Quando os diagnósticos gerados por essa inteligência artificial foram comparados com aqueles feitos por pediatras humanos, um nível semelhante de precisão para uma série de doenças da infância (de resfriados e gripes até doenças neurológicas ) foi constatado. Em alguns casos, a máquina foi ainda mais precisa do que os médicos com menos experiência.

Kang Zhang diz ainda que o sistema é capaz de diagnosticar qualquer tipo de doença pediátrica, mas não em detrimento da contribuição humana. “Com mais treinamento, este sistema pode realizar a maioria dos diagnósticos com supervisão mínima dos médicos. Mas você nunca pode substituir completamente um humano”.

Explicações suficientes? 

Francisco Albiol, especialista do Instituto de Física corpuscular (CSIC e da Universidade de Valência), destaca “o escopo” do estudo. “Uma grande exibição de diferentes perfis e trabalhadores para coletar dados, rotulagem, treinar modelos matemáticos e comprovar resultados de parte da amostra”. Ignacio Hernandez, médico do Hospital Ramon y Cajal, acredita que os aspectos mais inovadores são a amplitude de diagnósticos abrangidos e a grande quantidade de informações analisadas. “Os modelos anteriores pareciam apenas dados muito específicos e estruturados”.

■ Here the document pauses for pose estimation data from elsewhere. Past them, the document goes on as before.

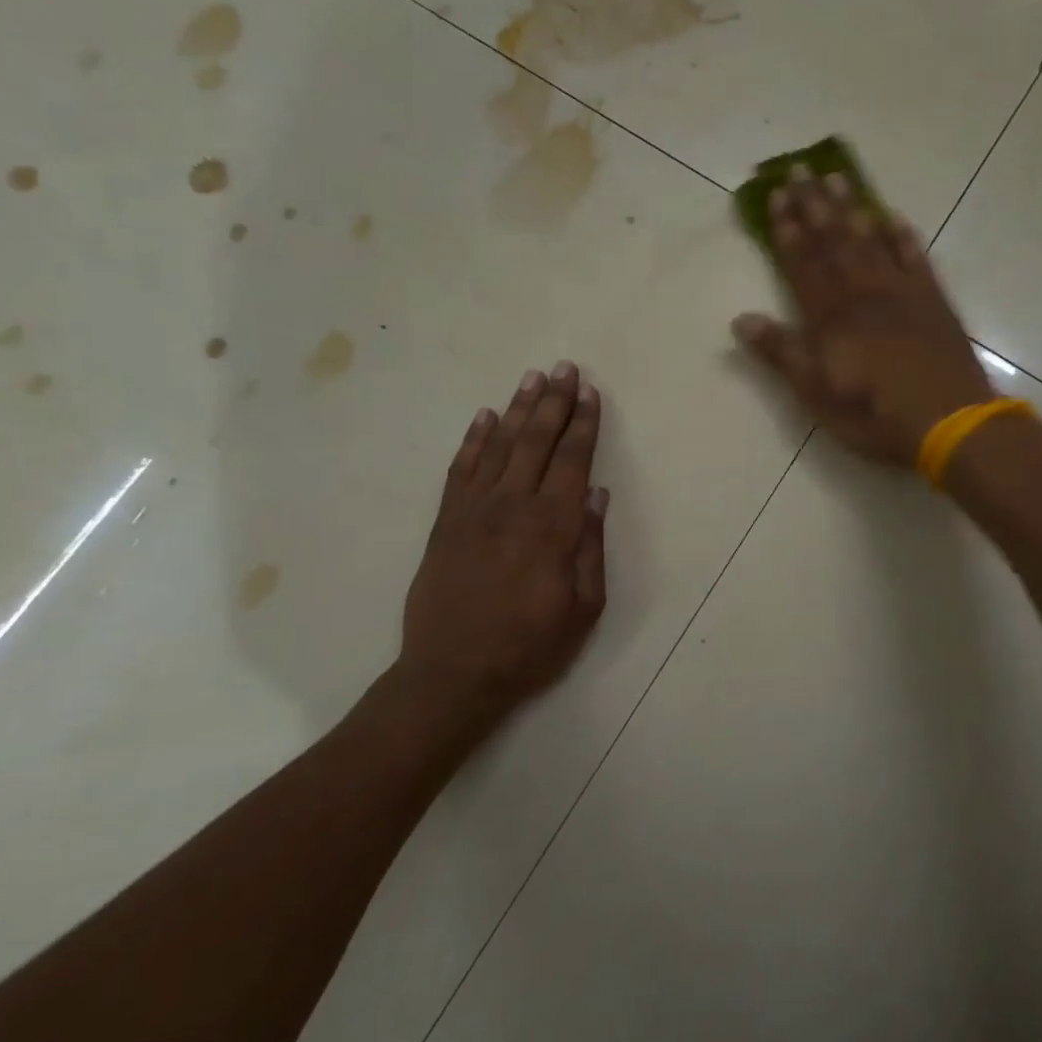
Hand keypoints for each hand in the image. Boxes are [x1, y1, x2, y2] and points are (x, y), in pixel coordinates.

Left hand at [393, 363, 607, 746]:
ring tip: (532, 378)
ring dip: (517, 409)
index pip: (572, 461)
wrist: (452, 673)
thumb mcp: (583, 608)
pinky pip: (460, 470)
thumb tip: (596, 496)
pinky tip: (484, 418)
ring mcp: (473, 510)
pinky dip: (473, 440)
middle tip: (565, 368)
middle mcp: (512, 506)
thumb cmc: (528, 646)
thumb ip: (590, 548)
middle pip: (536, 441)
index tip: (590, 394)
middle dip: (554, 402)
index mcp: (552, 527)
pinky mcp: (445, 522)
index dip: (583, 424)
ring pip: (499, 446)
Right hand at [731, 167, 994, 465]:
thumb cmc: (872, 413)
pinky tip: (893, 217)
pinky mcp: (933, 301)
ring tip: (837, 178)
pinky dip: (903, 236)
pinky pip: (915, 258)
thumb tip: (740, 320)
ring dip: (852, 209)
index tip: (776, 197)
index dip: (787, 231)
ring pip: (871, 241)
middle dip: (814, 207)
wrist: (947, 419)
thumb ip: (781, 352)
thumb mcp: (815, 392)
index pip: (802, 264)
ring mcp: (901, 293)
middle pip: (834, 242)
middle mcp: (863, 293)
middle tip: (800, 170)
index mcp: (830, 316)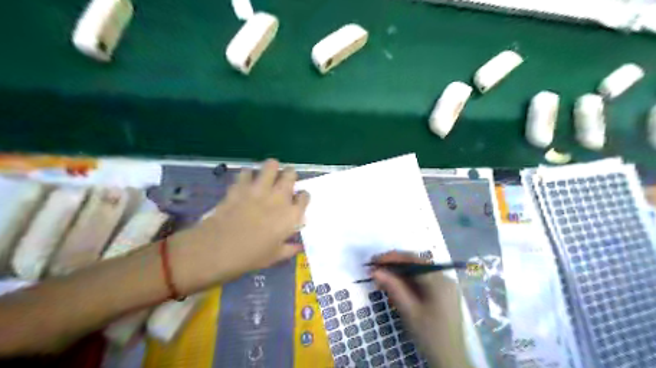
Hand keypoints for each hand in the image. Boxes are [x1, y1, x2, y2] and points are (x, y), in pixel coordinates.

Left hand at [171, 162, 310, 292]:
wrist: (218, 249)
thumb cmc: (250, 256)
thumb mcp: (274, 257)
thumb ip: (289, 249)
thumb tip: (298, 247)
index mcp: (290, 214)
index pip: (305, 196)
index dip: (302, 197)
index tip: (298, 200)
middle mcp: (278, 197)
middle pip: (290, 174)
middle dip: (290, 175)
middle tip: (284, 182)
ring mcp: (258, 189)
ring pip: (270, 165)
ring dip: (271, 169)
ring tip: (267, 176)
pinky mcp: (240, 186)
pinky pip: (246, 172)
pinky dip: (247, 175)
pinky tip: (246, 182)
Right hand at [368, 253, 471, 367]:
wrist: (450, 359)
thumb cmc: (429, 335)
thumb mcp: (409, 311)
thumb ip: (393, 288)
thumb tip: (375, 271)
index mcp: (439, 281)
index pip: (413, 260)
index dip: (392, 258)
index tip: (374, 261)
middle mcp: (444, 278)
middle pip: (416, 264)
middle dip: (394, 265)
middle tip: (375, 269)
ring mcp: (445, 286)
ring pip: (418, 272)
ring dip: (399, 274)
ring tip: (381, 279)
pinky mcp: (442, 294)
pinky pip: (422, 281)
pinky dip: (407, 282)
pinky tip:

Hernandez, co – fundador das empresas Savana e Mendelian, descreveu o funcionamento da tecnologia de aprendizado de máquina como “muito chato”. Ele afirma que, neste segmento, é usual o pouco compartilhamento do mecanismo de sistemas desenvolvidos — não tanto porque são secretos, mas por ser difícil para os desenvolvedores identificar “quais variáveis a máquina identifica e o motivo disso acontecer em determinado período”. Contudo, neste caso os criadores “vão além”. “Eles não explicam nada sobre o modelo deles. É perturbador e até mesmo errado”, completa o médico.

Para o médico, projetos desse tipo mostram resultados apenas “no papel” e não em um plano real. “A prática clínica é muito contextual, depende de aspectos como as condições sócio sanitárias e econômicas do paciente e muitos outros elementos. (…) Se não temos uma demonstração ao vivo em perspectiva, não podemos dizer que tal sistema resolve problemas.”

A mudança no padrão

José Luis Salmeron, expert em inteligência artificial na Universidade Pablo Olavide de Sevilha, não enxerga informações “surpreendentes” sobre trabalhos anteriores, mas considera promissor que “as áreas de saúde estão tomando consciência do que nós, especialistas deste campo (tecnologia), podemos contribuir nesse setor”. Hernández concorda com esse raciocínio. “Tendo essas ferramentas, temos que redesenhar em nossa cabeça como é um sistema de saúde. As pessoas terão acesso a elas on-line, no celular. Muitos elementos que tomamos como garantidos vão mudar”, diz ele.

Zhang e seus colegas creem que o modelo proposto permitirá a aceleração do diagnóstico das doenças mais ordinárias e dará aos médicos a alternativa de se concentrar em pacientes que precisam de cuidados mais urgentes. “Assim, será possível otimizar os cuidados de saúde e reduzir os tempos de espera”, destacam.

O sistema também poderá auxiliar os médicos a levar em consideração mais hipóteses em suas avaliações, principalmente quando falamos de doenças raras ou complexas. Os potenciais benefícios, de acordo com esses cientistas, serão particularmente sentidos em áreas do mundo com recursos limitados de saúde — as áreas rurais na China são um exemplo.